Strengthening eClinical Data Integrity: Data Monitoring
By Terek Peterson, MBA, Vice President Customer Experience and Data Science
As the use of electronic clinical outcome assessment (eCOA) expands to incorporate more submission-critical elements, especially key endpoints and factors contributing to per protocol analyses, customized compliance strategies are more important than ever to ensure data integrity. By following ALCOA principles for data integrity, quality assurance processes, system controls and customized approaches can drive completeness, consistency, and accuracy of data throughout the data lifecycle of a clinical trial.

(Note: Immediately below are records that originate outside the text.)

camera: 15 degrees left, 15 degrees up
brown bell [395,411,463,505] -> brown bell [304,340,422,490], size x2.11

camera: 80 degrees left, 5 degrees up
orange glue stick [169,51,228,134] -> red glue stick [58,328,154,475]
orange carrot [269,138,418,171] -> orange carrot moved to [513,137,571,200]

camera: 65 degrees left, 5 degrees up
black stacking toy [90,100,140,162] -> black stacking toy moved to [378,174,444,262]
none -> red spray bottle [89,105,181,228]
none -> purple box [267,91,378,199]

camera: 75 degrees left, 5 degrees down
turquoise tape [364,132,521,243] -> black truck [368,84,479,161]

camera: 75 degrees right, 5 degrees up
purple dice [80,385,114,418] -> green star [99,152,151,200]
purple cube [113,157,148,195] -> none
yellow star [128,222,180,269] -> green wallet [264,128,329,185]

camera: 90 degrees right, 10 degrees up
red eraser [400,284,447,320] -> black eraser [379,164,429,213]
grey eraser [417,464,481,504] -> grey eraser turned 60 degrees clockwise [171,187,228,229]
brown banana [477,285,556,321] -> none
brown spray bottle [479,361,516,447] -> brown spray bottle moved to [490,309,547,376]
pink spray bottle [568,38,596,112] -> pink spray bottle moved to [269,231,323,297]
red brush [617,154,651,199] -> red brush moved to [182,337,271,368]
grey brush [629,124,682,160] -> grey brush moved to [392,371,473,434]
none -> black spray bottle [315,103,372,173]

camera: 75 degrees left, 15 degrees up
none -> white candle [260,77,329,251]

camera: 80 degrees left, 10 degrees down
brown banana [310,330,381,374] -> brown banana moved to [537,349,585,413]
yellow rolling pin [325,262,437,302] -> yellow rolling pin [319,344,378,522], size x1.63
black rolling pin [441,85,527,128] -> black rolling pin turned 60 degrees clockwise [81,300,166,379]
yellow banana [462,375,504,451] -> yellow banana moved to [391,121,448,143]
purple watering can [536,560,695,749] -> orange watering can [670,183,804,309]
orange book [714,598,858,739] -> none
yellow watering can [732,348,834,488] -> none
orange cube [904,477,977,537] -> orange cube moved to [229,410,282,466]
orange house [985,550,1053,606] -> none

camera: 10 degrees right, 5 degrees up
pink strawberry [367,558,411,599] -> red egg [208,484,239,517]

System-level processes and custom functionality can help study teams manage risk of non-compliance through edit checks, data monitoring and predictive modeling.
Across clinical development, data monitoring is an expanding practice that applies targeted algorithms to enable rapid, automated data review that flags trends of interest or anomalies. It may also involve a combination of automation and clinical expertise for targeted, manual data review of select data points. Both techniques provide an early warning system before potential risks escalate into liabilities.
Within eCOA data sets, data monitoring can help identify compliance patterns that are below or near threshold levels, allowing for additional analysis by qualified staff to evaluate the scope and severity of the issue. Clinical expertise is needed to assess the issue in the context of protocol requirements. A clinical expert can determine if the issue requires a formal data correction or if it can be addressed in downstream statistical analysis.
Data monitoring will detect a range of findings, from simple anomalies to serious problematic issues, such as the otherwise compliant patient who starts a questionnaire on a long-haul flight, loses connectivity, and completes it upon landing, the next day. The date of record will be flagged as missing on one day or duplicate on another day. And then there are more complex issues, such as unblinded support for data and safety monitoring boards (DSMBs). What is more, ostensibly insignificant issues can add up to a big impact by the end of a trial.
When do anomalies become a trend, and how often should routine data review take place? These and other questions are best addressed upfront in the data management plan. Weekly reviews are standard practice, but biweekly reviews may be needed for pivotal studies.
Early identification also allows for intervention and corrective actions, to prevent problematic trends from escalating into larger challenges. For example, if a protocol requires 80% compliance and data monitoring shows compliance has been varying between 79% and 85%, a risk mitigation plan may be executed at that point to evaluate the likelihood of meeting the final compliance target, and to identify reasons for low compliance (such as demographic-related factors, problems at study sites or problematic issues with the outcome instrument).
Once enough data are gathered, predictive modeling can anticipate non-compliance situations and trigger preemptive actions. “Predictive modeling can provide an estimate of the likelihood of missing targets, helping to prioritize risk mitigation across multiple objectives,” explains Dennis Sweitzer, PhD, a career biostatistician. For example, modeling and simulation of patient-level study events such as dropouts, SAEs, or study anomalies can estimate event frequencies and their likely impact early in the study, while corrective action is most productive.
Insights gained from data monitoring go beyond compliance to inform a range of other issues related to safety, data quality and operational performance.
Various forms of data monitoring have long been used for signal detection and epidemiologic techniques to evaluate side effects of investigational and approved drugs. One emerging trend is the pairing of machine learning (ML) and natural language processing (NLP) with automated monitoring. Machine learning incorporates levels of supervision, with varying amounts of reference data to help determine patterns, relationships, and structures, typically on more granular levels than humans are capable of. NLP techniques are used to help answer specific problems and often involve text-mining of structured or semi-structured data. The database of research information is run through an NLP application with focused topics, specific phrases, or words for it to search for. Text-mining not only identifies facts, it analyzes to determine contextual information. For example, free text fields in data capture often have no relationship with entry inputs into other data capture systems. Potentially valuable information requires significant rework to retrieve data, analyze it and connect it to related systems, wasting research time and money. Using NLP, free-text fields can be mined for potential adverse events. Automated data extraction and codification can drastically reduce the typical time required for assembly and in-depth analysis of multiple data sources.
Monitoring and simulation not only allow study teams to address current compliance or safety risks in real-time but also provide the ability to reduce future risks, and help studies run more efficiently through identification of outliers, such as missing data, consistency of frequently collected data, query rates and site-level or patient-level protocol deviations. Higher sensitivity analytical capabilities can also identify patterns that indicate near-failure. Insights gained from data monitoring in real-world usage can lead to better protocol and software design.
While applications and associated benefits of data monitoring and predictive analytics have long been used in other types of data collection, they are newer to eCOA. However, as big data takes shape and the industry further adopts mobile technologies and artificial intelligence on an enterprise scale, data integrity will be a key benefactor as these techniques are continually refined and put to everyday use.